Work to complete: Can you update the stretch of the listing from the line containing "Beschreibung" through the line containing "Libri di Testo" so that "Coordenador" becomes "Diretor", with everything else unchanged, and return only those lines without the pictures?

Material shown:
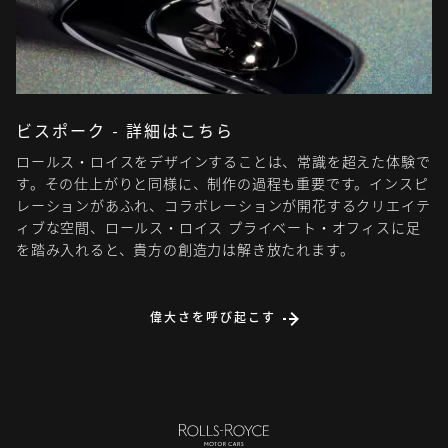
ビスポーク - 詳細はこちら
ロールス・ロイスをデザインすることは、常識を超えた体験で
す。その仕上がりと同様に、制作の過程も重要です。インスピ
レーションがあふれ、コラボレーションが開花するクリエイテ
ィブな空間、ロールス・ロイス プライベート・オフィスに足
を踏み入れると、貴方の創造力は解き放たれます。
偉大さを呼び起こす
ロー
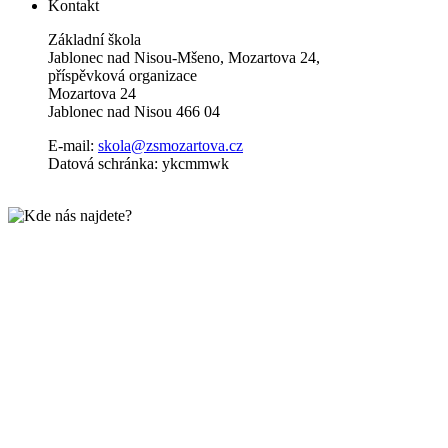
Kontakt
Základní škola
Jablonec nad Nisou-Mšeno, Mozartova 24,
příspěvková organizace
Mozartova 24
Jablonec nad Nisou 466 04
E-mail:
skola@zsmozartova.cz
Datová schránka: ykcmmwk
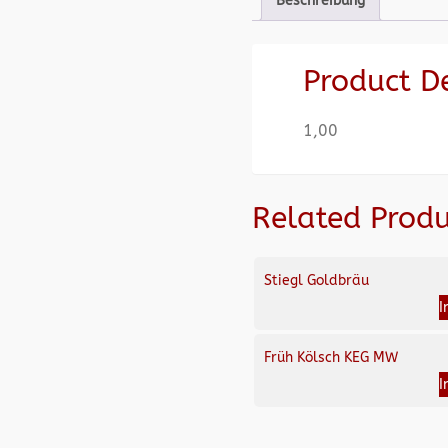
Beschreibung
Product D
1,00
Related Produ
Stiegl Goldbräu
I
Früh Kölsch KEG MW
I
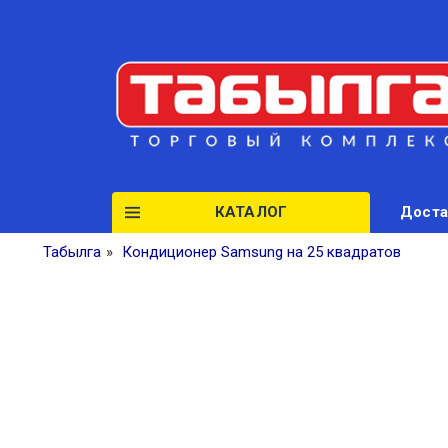
КАТАЛОГ
Доста
Табылга
»
Кондиционер Samsung на 25 квадратов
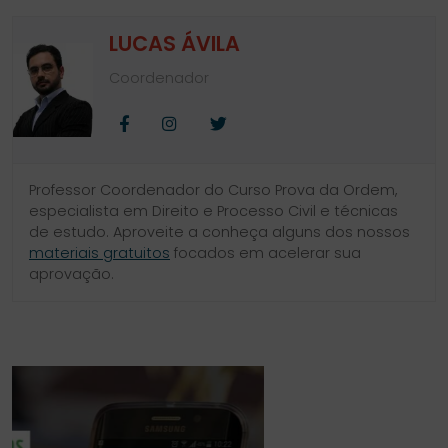
LUCAS ÁVILA
Coordenador
Facebook
Instagram
Twitter
Professor Coordenador do Curso Prova da Ordem,
especialista em Direito e Processo Civil e técnicas
de estudo. Aproveite a conheça alguns dos nossos
materiais gratuitos
focados em acelerar sua
aprovação.
SIDEBAR
LINKS
DO
ÚTEIS
BLOG
DO
CURSO
PROVA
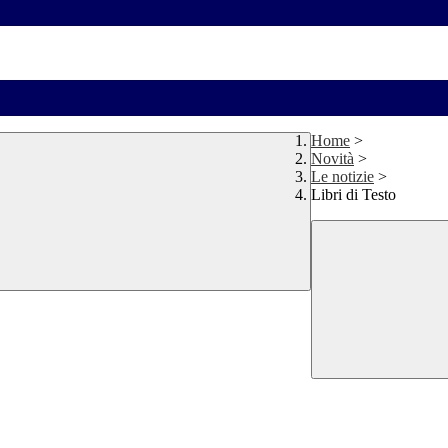
Home
>
Novità
>
Le notizie
>
Libri di Testo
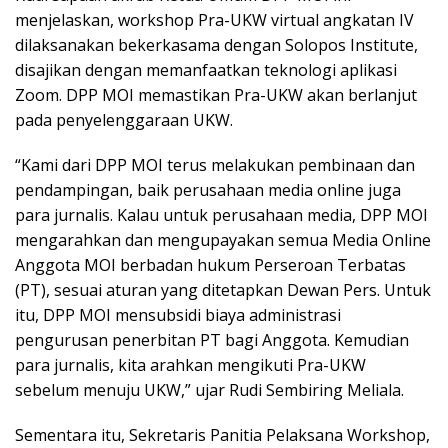
menjelaskan, workshop Pra-UKW virtual angkatan IV
dilaksanakan bekerkasama dengan Solopos Institute,
disajikan dengan memanfaatkan teknologi aplikasi
Zoom. DPP MOI memastikan Pra-UKW akan berlanjut
pada penyelenggaraan UKW.
“Kami dari DPP MOI terus melakukan pembinaan dan
pendampingan, baik perusahaan media online juga
para jurnalis. Kalau untuk perusahaan media, DPP MOI
mengarahkan dan mengupayakan semua Media Online
Anggota MOI berbadan hukum Perseroan Terbatas
(PT), sesuai aturan yang ditetapkan Dewan Pers. Untuk
itu, DPP MOI mensubsidi biaya administrasi
pengurusan penerbitan PT bagi Anggota. Kemudian
para jurnalis, kita arahkan mengikuti Pra-UKW
sebelum menuju UKW,” ujar Rudi Sembiring Meliala.
Sementara itu, Sekretaris Panitia Pelaksana Workshop,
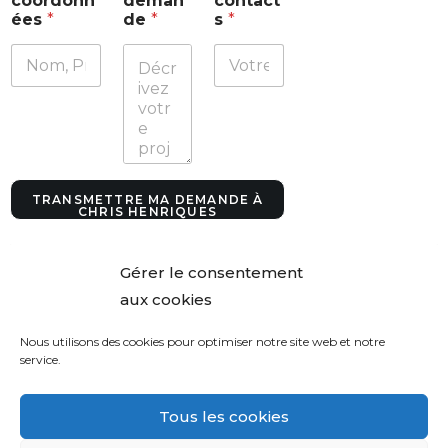
coordonn
deman
contact
n
ées
*
de
*
s
*
t
a
c
t
s
*
V
o
t
r
TRANSMETTRE MA DEMANDE À
e
CHRIS HENRIQUES
Gérer le consentement
aux cookies
Nous utilisons des cookies pour optimiser notre site web et notre
service.
Tous les cookies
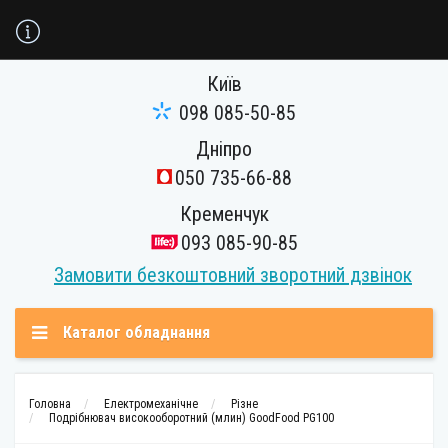
Київ
098 085-50-85
Дніпро
050 735-66-88
Кременчук
093 085-90-85
Замовити безкоштовний зворотний дзвінок
Каталог обладнання
Головна
Електромеханічне
Різне
Подрібнювач високооборотний (млин) GoodFood PG100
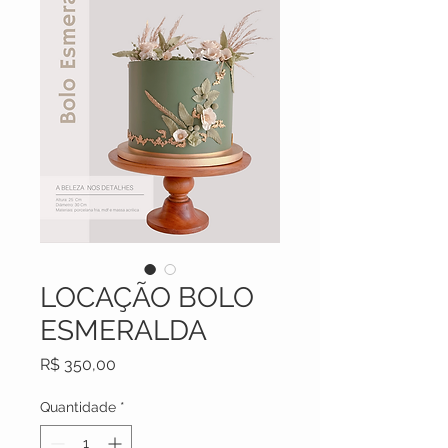
LOCAÇÃO BOLO
ESMERALDA
Preço
R$ 350,00
Quantidade
*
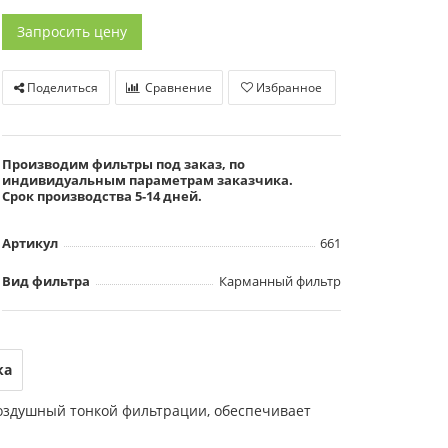
Запросить цену
Поделиться
Сравнение
Избранное
Производим фильтры под заказ, по
индивидуальным параметрам заказчика.
Срок производства 5-14 дней.
Артикул
661
Вид фильтра
Карманный фильтр
ка
оздушный тонкой фильтрации, обеспечивает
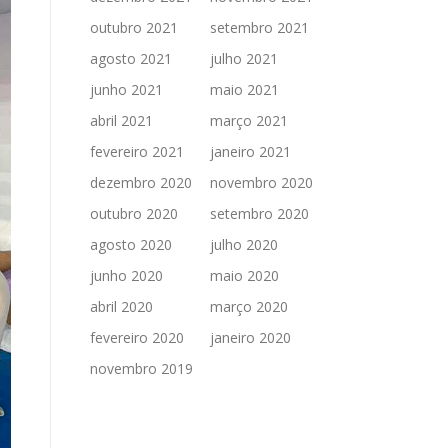
outubro 2021
setembro 2021
agosto 2021
julho 2021
junho 2021
maio 2021
abril 2021
março 2021
fevereiro 2021
janeiro 2021
dezembro 2020
novembro 2020
outubro 2020
setembro 2020
agosto 2020
julho 2020
junho 2020
maio 2020
abril 2020
março 2020
fevereiro 2020
janeiro 2020
novembro 2019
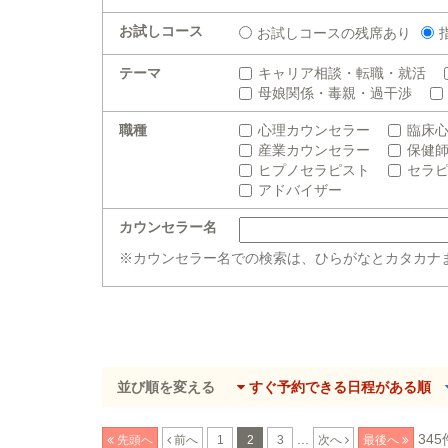
お試しコース
お試しコースの残席あり
テーマ
キャリア相談・転職・就活
母娘関係・毒親・過干渉
職種
心理カウンセラー
臨床
産業カウンセラー
保健
ヒプノセラピスト
セラ
アドバイザー
カウンセラー名
※カウンセラー名での検索は、ひらがなとカタカナ
並び順を変える
すぐ予約できる日程がある順
...
345
先頭へ
前へ
1
2
3
次へ
最後へ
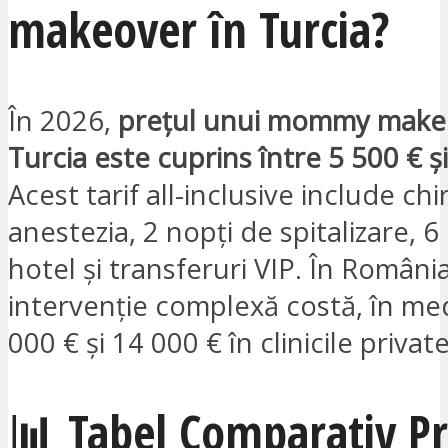
makeover în Turcia?
În 2026,
prețul unui mommy make
Turcia este cuprins între 5 500 € ș
Acest tarif all-inclusive include chi
anestezia, 2 nopți de spitalizare, 6 
hotel și transferuri VIP. În Români
intervenție complexă costă, în med
000 € și 14 000 € în clinicile privat
📊 Tabel Comparativ Pr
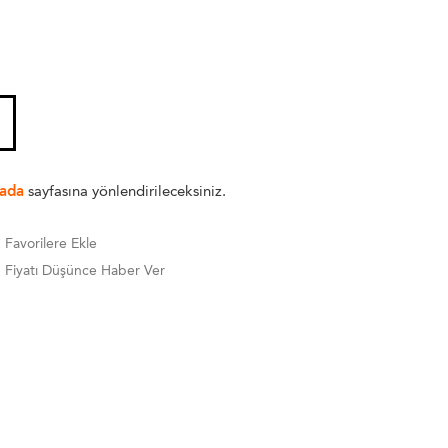
ada
sayfasına yönlendirileceksiniz.
Favorilere Ekle
Fiyatı Düşünce Haber Ver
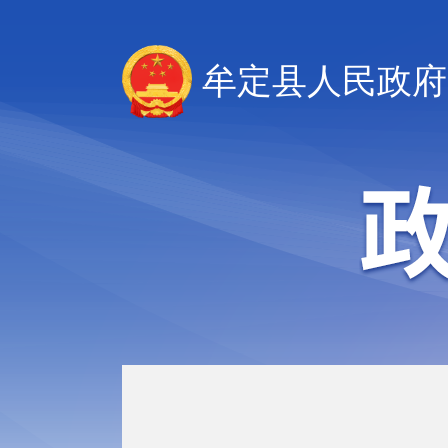
牟定县人民政府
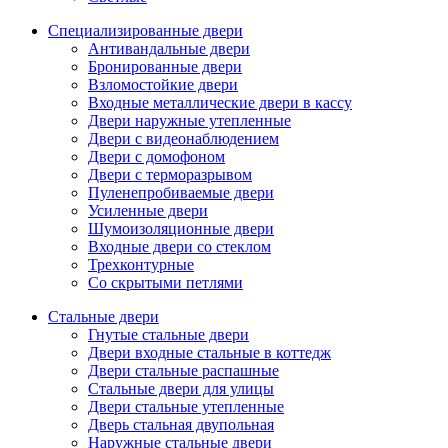
Специализированные двери
Антивандальные двери
Бронированные двери
Взломостойкие двери
Входные металлические двери в кассу
Двери наружные утепленные
Двери с видеонаблюдением
Двери с домофоном
Двери с терморазрывом
Пуленепробиваемые двери
Усиленные двери
Шумоизоляционные двери
Входные двери со стеклом
Трехконтурные
Со скрытыми петлями
Стальные двери
Гнутые стальные двери
Двери входные стальные в коттедж
Двери стальные распашные
Стальные двери для улицы
Двери стальные утепленные
Дверь стальная двупольная
Наружные стальные двери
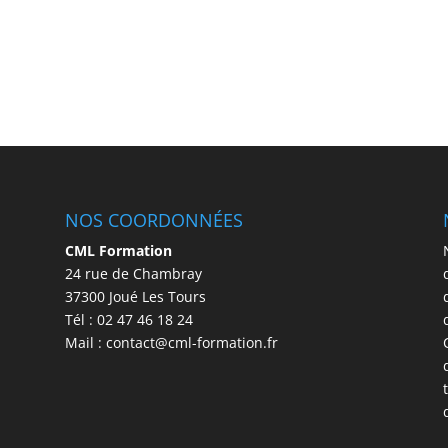
NOS COORDONNÉES
CML Formation
24 rue de Chambray
37300 Joué Les Tours
Tél : 02 47 46 18 24
Mail : contact@cml-formation.fr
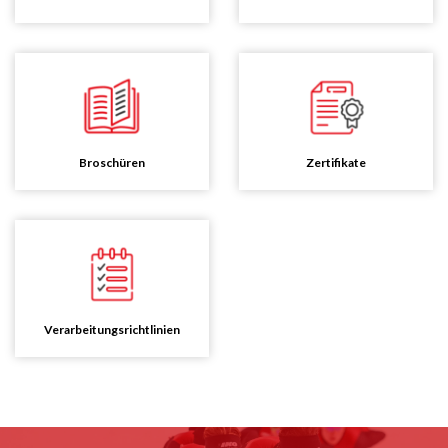
Broschüren
Zertifikate
Verarbeitungsrichtlinien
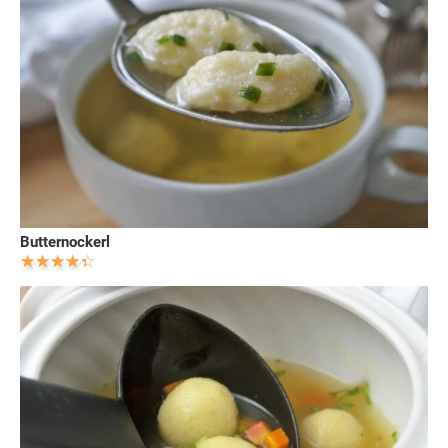
Butternockerl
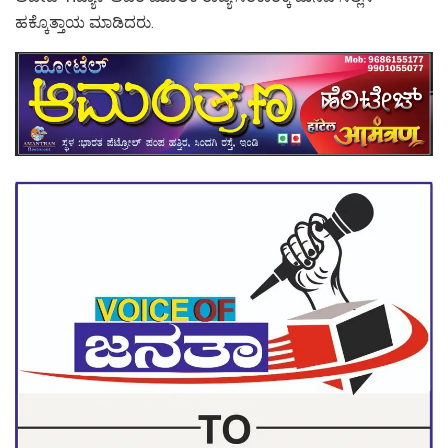
ಹಕ್ಕೊತ್ತಾಯ ಮಾಡಿದರು.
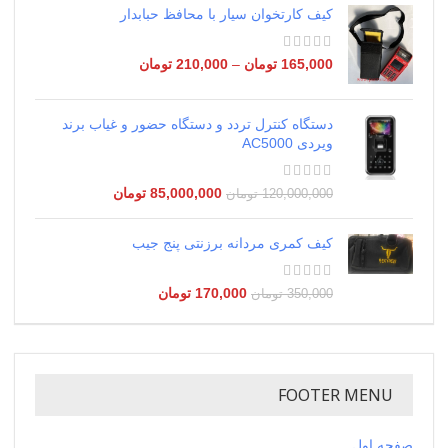
کیف کارتخوان سیار با محافظ حبابدار
165,000
تومان
–
210,000
تومان
دستگاه کنترل تردد و دستگاه حضور و غیاب برند
ویردی AC5000
85,000,000
تومان
120,000,000
تومان
کیف کمری مردانه برزنتی پنج جیب
170,000
تومان
350,000
تومان
FOOTER MENU
صفحه اول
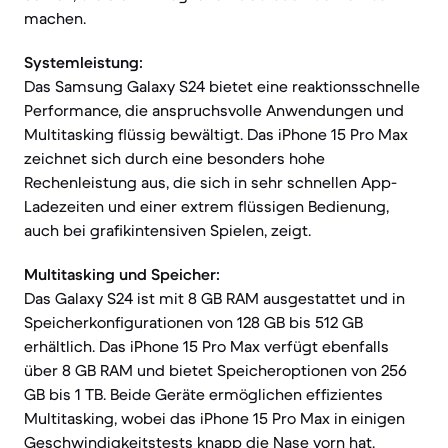
machen.
Systemleistung:
Das Samsung Galaxy S24 bietet eine reaktionsschnelle
Performance, die anspruchsvolle Anwendungen und
Multitasking flüssig bewältigt. Das iPhone 15 Pro Max
zeichnet sich durch eine besonders hohe
Rechenleistung aus, die sich in sehr schnellen App-
Ladezeiten und einer extrem flüssigen Bedienung,
auch bei grafikintensiven Spielen, zeigt.
Multitasking und Speicher:
Das Galaxy S24 ist mit 8 GB RAM ausgestattet und in
Speicherkonfigurationen von 128 GB bis 512 GB
erhältlich. Das iPhone 15 Pro Max verfügt ebenfalls
über 8 GB RAM und bietet Speicheroptionen von 256
GB bis 1 TB. Beide Geräte ermöglichen effizientes
Multitasking, wobei das iPhone 15 Pro Max in einigen
Geschwindigkeitstests knapp die Nase vorn hat.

Exercise answer:
Beschreibung
Product D
1,00
Related Produ
Stiegl Goldbräu
I
Früh Kölsch KEG MW
I
КАТАЛОГ
Доста
Табылга
»
Кондиционер Samsung на 25 квадратов
LUCAS ÁVILA
Diretor
Facebook
Instagram
Twitter
Professor Diretor do Curso Prova da Ordem,
especialista em Direito e Processo Civil e técnicas
de estudo. Aproveite a conheça alguns dos nossos
materiais gratuitos
focados em acelerar sua
aprovação.
SIDEBAR
LINKS
DO
ÚTEIS
BLOG
DO
CURSO
PROVA
Home
>
Novità
>
Le notizie
>
Libri di Testo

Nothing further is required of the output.